モモンガ長編 | ナノ


「好きです」

普段の彼の言動から、慕われているとは薄々勘付いていた。だがまさか直球で言葉にされるとは思わなんだ。これは少し照れ臭いと思いながら、ありがとうと感謝で返そうとしたモモンガは口を閉ざした。

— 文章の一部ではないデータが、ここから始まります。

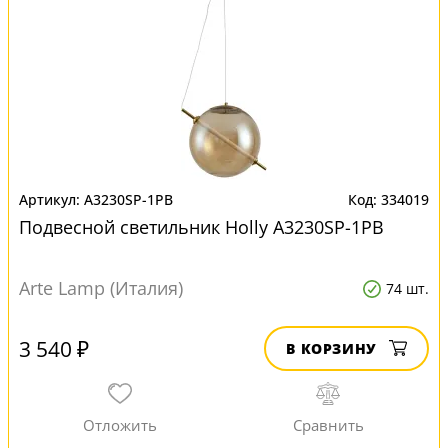
A3230SP-1PB
334019
Подвесной светильник Нolly A3230SP-1PB
Arte Lamp (Италия)
74 шт.
3 540 ₽
В КОРЗИНУ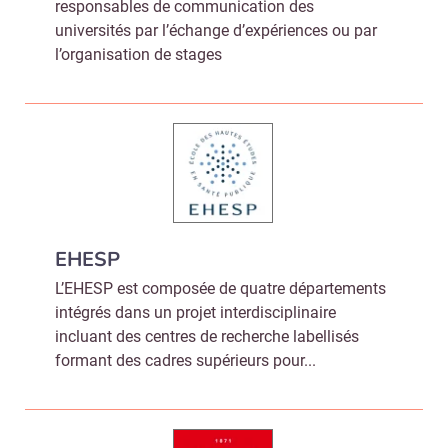
responsables de communication des
universités par l’échange d’expériences ou par
l’organisation de stages
EHESP
L’EHESP est composée de quatre départements
intégrés dans un projet interdisciplinaire
incluant des centres de recherche labellisés
formant des cadres supérieurs pour...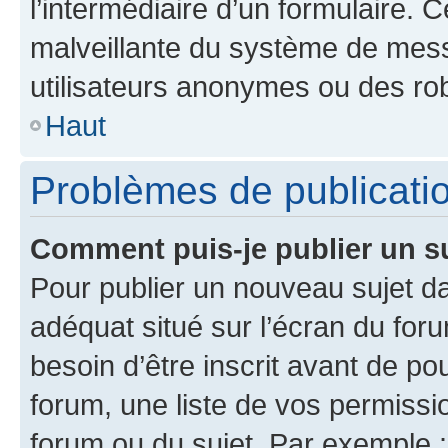
l’intermédiaire d’un formulaire. 
malveillante du système de mess
utilisateurs anonymes ou des ro
Haut
Problèmes de publicati
Comment puis-je publier un s
Pour publier un nouveau sujet da
adéquat situé sur l’écran du for
besoin d’être inscrit avant de p
forum, une liste de vos permissi
forum ou du sujet. Par exemple 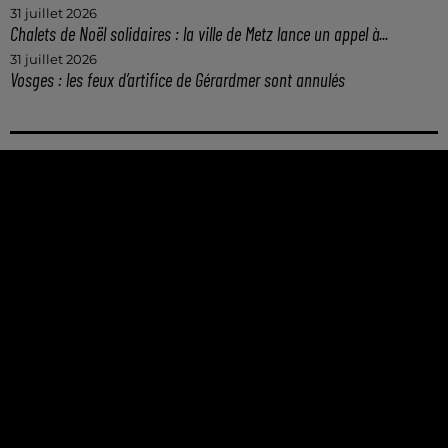
31 juillet 2026
Chalets de Noël solidaires : la ville de Metz lance un appel à...
31 juillet 2026
Vosges : les feux d’artifice de Gérardmer sont annulés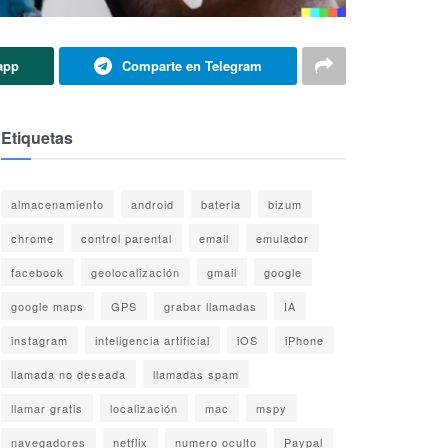
app
Comparte en Telegram
Etiquetas
almacenamiento
android
bateria
bizum
chrome
control parental
email
emulador
facebook
geolocalización
gmail
google
google maps
GPS
grabar llamadas
IA
instagram
inteligencia artificial
iOS
iPhone
llamada no deseada
llamadas spam
llamar gratis
localización
mac
mspy
navegadores
netflix
numero oculto
Paypal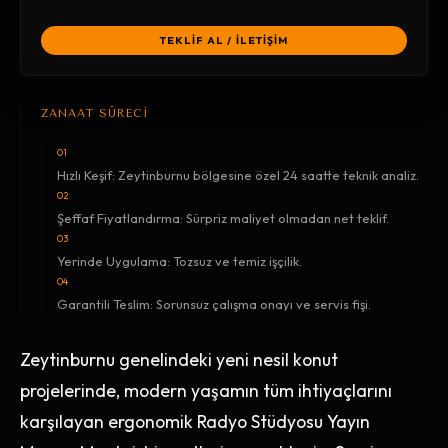
TEKLİF AL / İLETİŞİM
ZANAAT SÜRECİ
01
Hızlı Keşif: Zeytinburnu bölgesine özel 24 saatte teknik analiz.
02
Şeffaf Fiyatlandırma: Sürpriz maliyet olmadan net teklif.
03
Yerinde Uygulama: Tozsuz ve temiz işçilik.
04
Garantili Teslim: Sorunsuz çalışma onayı ve servis fişi.
Zeytinburnu genelindeki yeni nesil konut
projelerinde, modern yaşamın tüm ihtiyaçlarını
karşılayan ergonomik Radyo Stüdyosu Yayın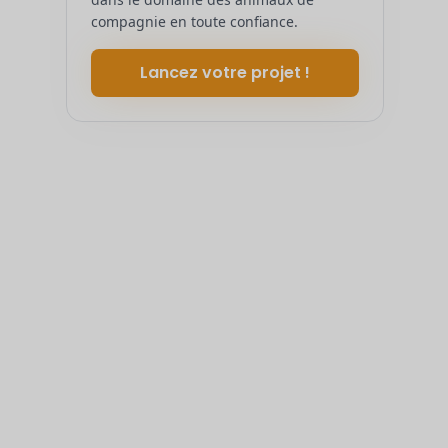
compagnie en toute confiance.
Lancez votre projet !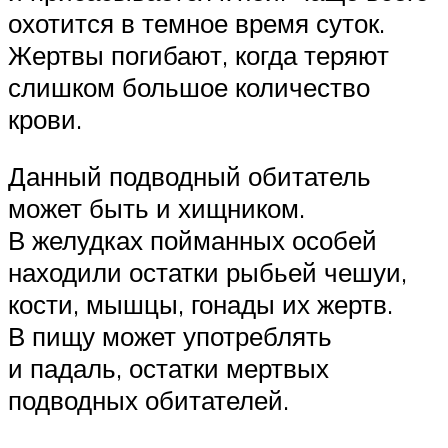
охотится в темное время суток.
Жертвы погибают, когда теряют
слишком большое количество
крови.
Данный подводный обитатель
может быть и хищником.
В желудках пойманных особей
находили остатки рыбьей чешуи,
кости, мышцы, гонады их жертв.
В пищу может употреблять
и падаль, остатки мертвых
подводных обитателей.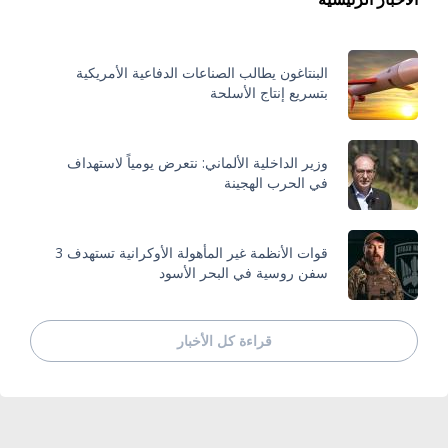
البنتاغون يطالب الصناعات الدفاعية الأمريكية
بتسريع إنتاج الأسلحة
وزير الداخلية الألماني: نتعرض يومياً لاستهداف
في الحرب الهجينة
قوات الأنظمة غير المأهولة الأوكرانية تستهدف 3
سفن روسية في البحر الأسود
قراءة كل الأخبار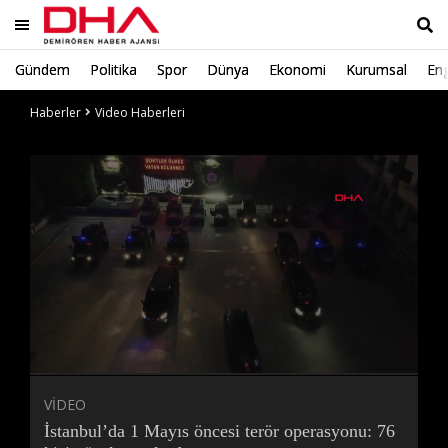
Gündem
Politika
Spor
Dünya
Ekonomi
Kurumsal
Eng
Ara
Haberler
Video Haberleri
Süre
Toplam
Süre
/
Yükleniyor
Yüklendi
:
:
0%
0%
VİDEO
İstanbul’da 1 Mayıs öncesi terör operasyonu: 76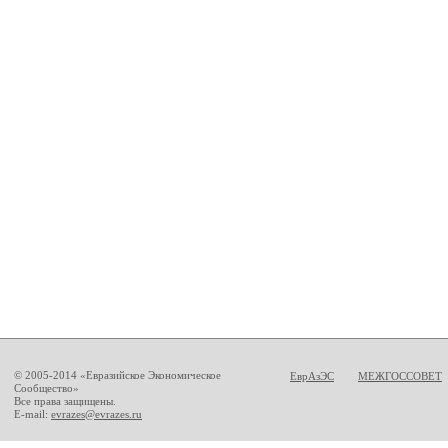
© 2005-2014 «Евразийское Экономическое
ЕврАзЭС
МЕЖГОССОВЕТ
Сообщество»
Все права защищены.
E-mail:
evrazes@evrazes.ru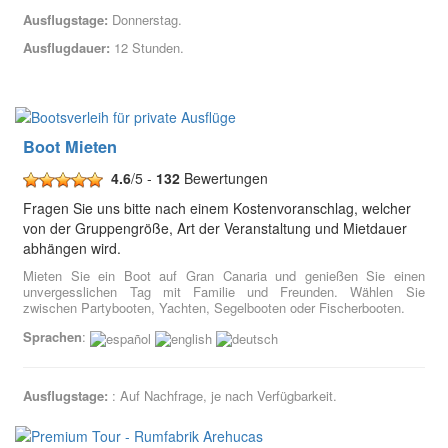
Ausflugstage:
Donnerstag.
Ausflugdauer:
12 Stunden.
Boot Mieten
4.6
/5 -
132
Bewertungen
Fragen Sie uns bitte nach einem Kostenvoranschlag, welcher
von der Gruppengröße, Art der Veranstaltung und Mietdauer
abhängen wird.
Mieten Sie ein Boot auf Gran Canaria und genießen Sie einen
unvergesslichen Tag mit Familie und Freunden. Wählen Sie
zwischen Partybooten, Yachten, Segelbooten oder Fischerbooten.
Sprachen
:
Ausflugstage:
: Auf Nachfrage, je nach Verfügbarkeit.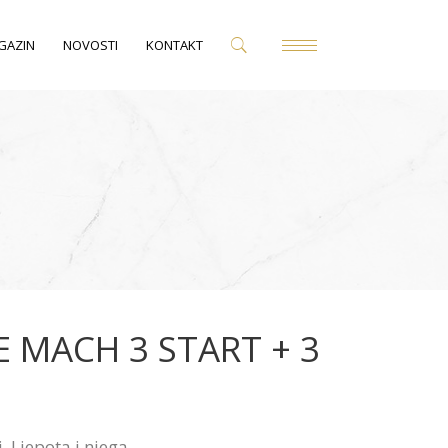
GAZIN
NOVOSTI
KONTAKT
E MACH 3 START + 3
i
,
Ljepota i njega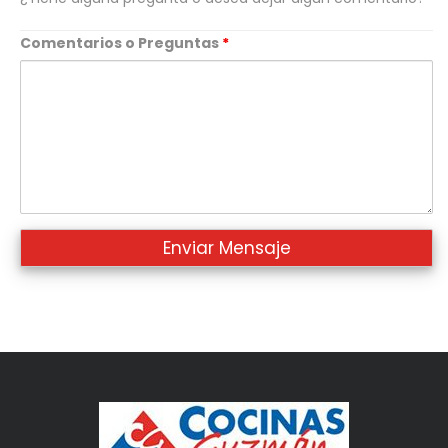
Comentarios o Preguntas
*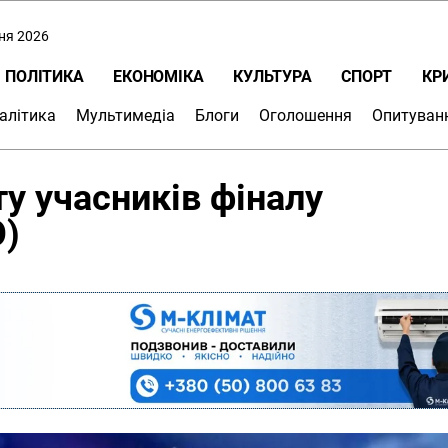
пня 2026
ПОЛІТИКА
ЕКОНОМІКА
КУЛЬТУРА
СПОРТ
КР
алітика
Мультимедіа
Блоги
Оголошення
Опитуван
ту учасників фіналу
О)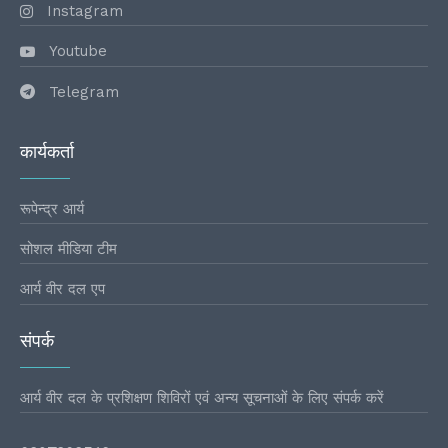
Instagram
Youtube
Telegram
कार्यकर्ता
रूपेन्द्र आर्य
सोशल मीडिया टीम
आर्य वीर दल एप
संपर्क
आर्य वीर दल के प्रशिक्षण शिविरों एवं अन्य सूचनाओं के लिए संपर्क करें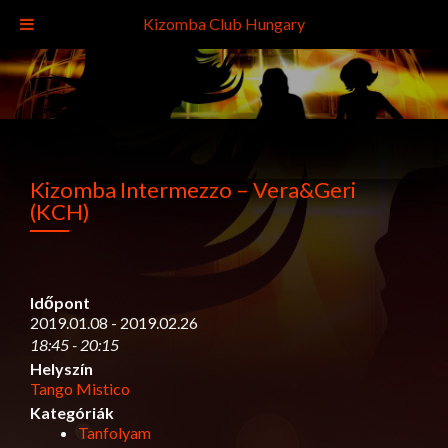
Kizomba Club Hungary
Kizomba Intermezzo – Vera&Geri
(KCH)
Időpont
2019.01.08 - 2019.02.26
18:45 - 20:15
Helyszín
Tango Mistico
Kategóriák
Tanfolyam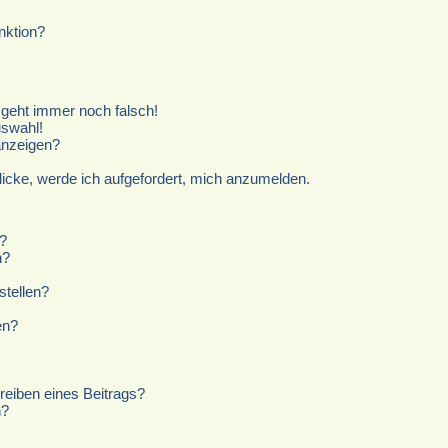
nktion?
r geht immer noch falsch!
uswahl!
anzeigen?
licke, werde ich aufgefordert, mich anzumelden.
?
n?
stellen?
en?
reiben eines Beitrags?
n?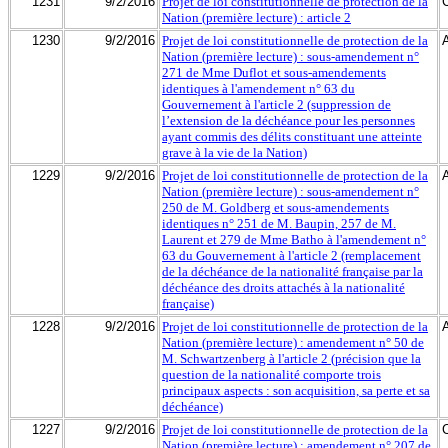
1231
9/2/2016
Projet de loi constitutionnelle de protection de la
Nation (première lecture) : article 2
1230
9/2/2016
Projet de loi constitutionnelle de protection de la
Nation (première lecture) : sous-amendement n°
271 de Mme Duflot et sous-amendements
identiques à l'amendement n° 63 du
Gouvernement à l'article 2 (suppression de
l’extension de la déchéance pour les personnes
ayant commis des délits constituant une atteinte
grave à la vie de la Nation)
1229
9/2/2016
Projet de loi constitutionnelle de protection de la
Nation (première lecture) : sous-amendement n°
250 de M. Goldberg et sous-amendements
identiques n° 251 de M. Baupin, 257 de M.
Laurent et 279 de Mme Batho à l'amendement n°
63 du Gouvernement à l'article 2 (remplacement
de la déchéance de la nationalité française par la
déchéance des droits attachés à la nationalité
française)
1228
9/2/2016
Projet de loi constitutionnelle de protection de la
Nation (première lecture) : amendement n° 50 de
M. Schwartzenberg à l'article 2 (précision que la
question de la nationalité comporte trois
principaux aspects : son acquisition, sa perte et sa
déchéance)
1227
9/2/2016
Projet de loi constitutionnelle de protection de la
Nation (première lecture) : amendement n° 207 de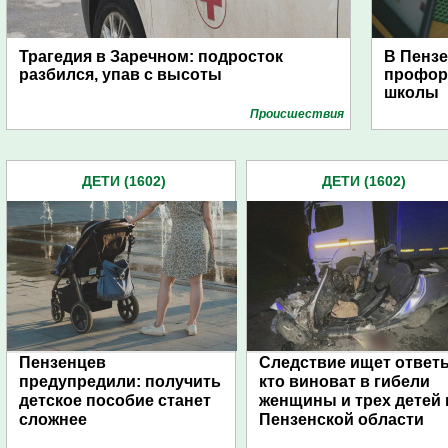
Трагедия в Заречном: подросток
В Пензе
разбился, упав с высоты
профор
школы
Проиcшествия
ДЕТИ (1602)
ДЕТИ (1602)
Пензенцев
Следствие ищет ответ
предупредили: получить
кто виноват в гибели
детское пособие станет
женщины и трех детей 
сложнее
Пензенской области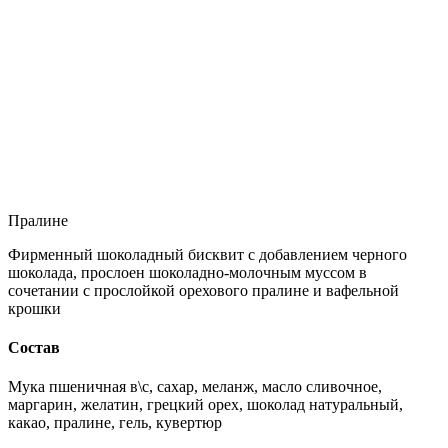
Пралине
Фирменный шоколадный бисквит с добавлением черного
шоколада, прослоен шоколадно-молочным муссом в
сочетании с прослойкой орехового пралине и вафельной
крошки
Состав
Мука пшеничная в\с, сахар, меланж, масло сливочное,
маргарин, желатин, грецкий орех, шоколад натуральный,
какао, пралине, гель, кувертюр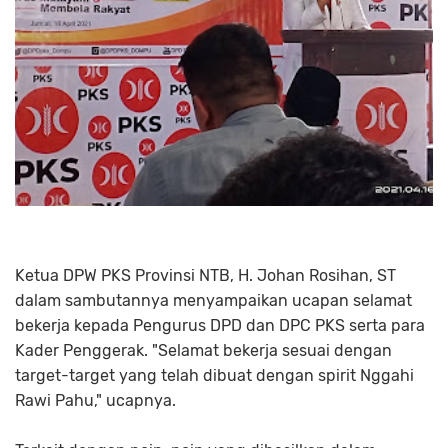
Ketua DPW PKS Provinsi NTB, H. Johan Rosihan, ST
dalam sambutannya menyampaikan ucapan selamat
bekerja kepada Pengurus DPD dan DPC PKS serta para
Kader Penggerak. "Selamat bekerja sesuai dengan
target-target yang telah dibuat dengan spirit Nggahi
Rawi Pahu," ucapnya.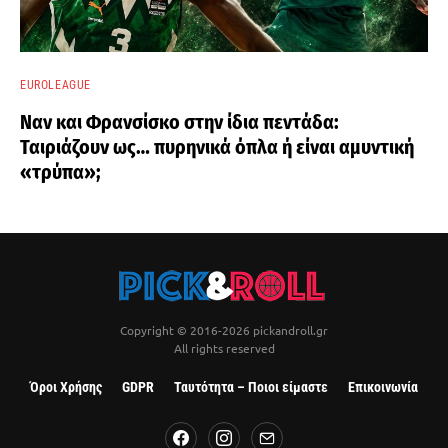
EUROLEAGUE
Ναν και Φρανσίσκο στην ίδια πεντάδα:
Ταιριάζουν ως… πυρηνικά όπλα ή είναι αμυντική
«τρύπα»;
Copyright © 2016-2026 pickandroll.gr
All rights reserved
Όροι Χρήσης
GDPR
Ταυτότητα – Ποιοι είμαστε
Επικοινωνία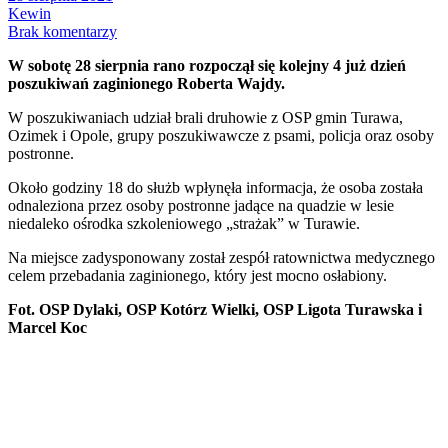
Kewin
Brak komentarzy
W sobotę 28 sierpnia rano rozpoczął się kolejny 4 już dzień
poszukiwań zaginionego Roberta Wajdy.
W poszukiwaniach udział brali druhowie z OSP gmin Turawa,
Ozimek i Opole, grupy poszukiwawcze z psami, policja oraz osoby
postronne.
Około godziny 18 do służb wpłynęła informacja, że osoba została
odnaleziona przez osoby postronne jadące na quadzie w lesie
niedaleko ośrodka szkoleniowego „strażak” w Turawie.
Na miejsce zadysponowany został zespół ratownictwa medycznego
celem przebadania zaginionego, który jest mocno osłabiony.
Fot. OSP Dylaki, OSP Kotórz Wielki, OSP Ligota Turawska i
Marcel Koc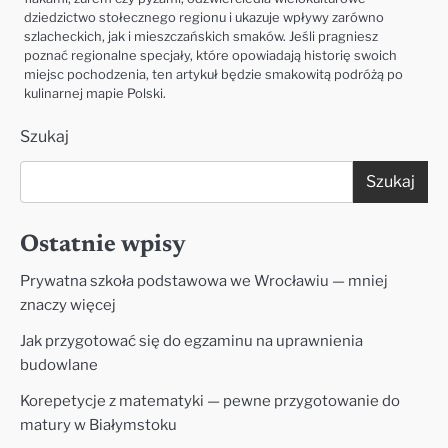
dziedzictwo stołecznego regionu i ukazuje wpływy zarówno
szlacheckich, jak i mieszczańskich smaków. Jeśli pragniesz
poznać regionalne specjały, które opowiadają historię swoich
miejsc pochodzenia, ten artykuł będzie smakowitą podróżą po
kulinarnej mapie Polski.
Szukaj
Szukaj
Ostatnie wpisy
Prywatna szkoła podstawowa we Wrocławiu — mniej
znaczy więcej
Jak przygotować się do egzaminu na uprawnienia
budowlane
Korepetycje z matematyki — pewne przygotowanie do
matury w Białymstoku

モモンガよりも頭3つ分は高い位置にあるロットの顔を見ると、彼の顎しか見えない。天井を向いて、モモンガから顔を逸らしているのだ。モモンガに怒られる際、情けなく泣きそうになっている顔を見られたくないという彼の癖である。上官に怒られている時に顔を背けるなど何事だとモモンガはさらに怒るのだが、叱りつけるとゆるゆるモモンガを見る目が、顔が、今にも『きゅうん』と弱々しく鳴きそうで、いつもモモンガは許してしまう。
彼の性根は人懐っこくて明るくて、でかい図体のくせにドジなものだから愛嬌がある。周囲から弟のように構われているロットはモモンガにとってもかわいい部下だ。それ以上でもそれ以下でもない。

   しかし、彼の言う「好き」は、モモンガの勘付いていた『慕われている』とは違うようだ。

顔を背けているのが無意味なほど首まで真っ赤に染まった肌は、うっすらと汗ばんでいて緊張していることが知れる。たかが上官に慕っていることを告げるだけでこんな風になるだろうか。まさか。目を合わせ、さらっと言ってしまえば良い話だ。恥ずかしがるくらいならわざわざ言葉にする必要もない。愛の告白ではないのだ。まさか。こんな中年の男に、まさか。

「…好きです」

何も言わないモモンガに痺れを切らしたのか、ゆるゆると降りてきた顔はやはり情けなく歪んで今にも泣きそうだ。いつもと違うのは、モモンガが叱りつけたわけではないということと、血管が破裂しそうなほど真っ赤に染まっているということか。まさかのまさか。本当に、愛の告白だとでもいうつもりか。

「…だめですか…?」

ぎゅ、と縋るように掴まれた手がいやに熱い。真摯に見詰める潤んだ瞳と、今にも『きゅうん』と鳴きそうな表情。だめだと言ってしまったら彼の世界が崩壊してしまいそうな張り詰めた雰囲気に気圧されるようにして、モモンガはつい、熱い掌を握り返してしまった。とんだうっかりである。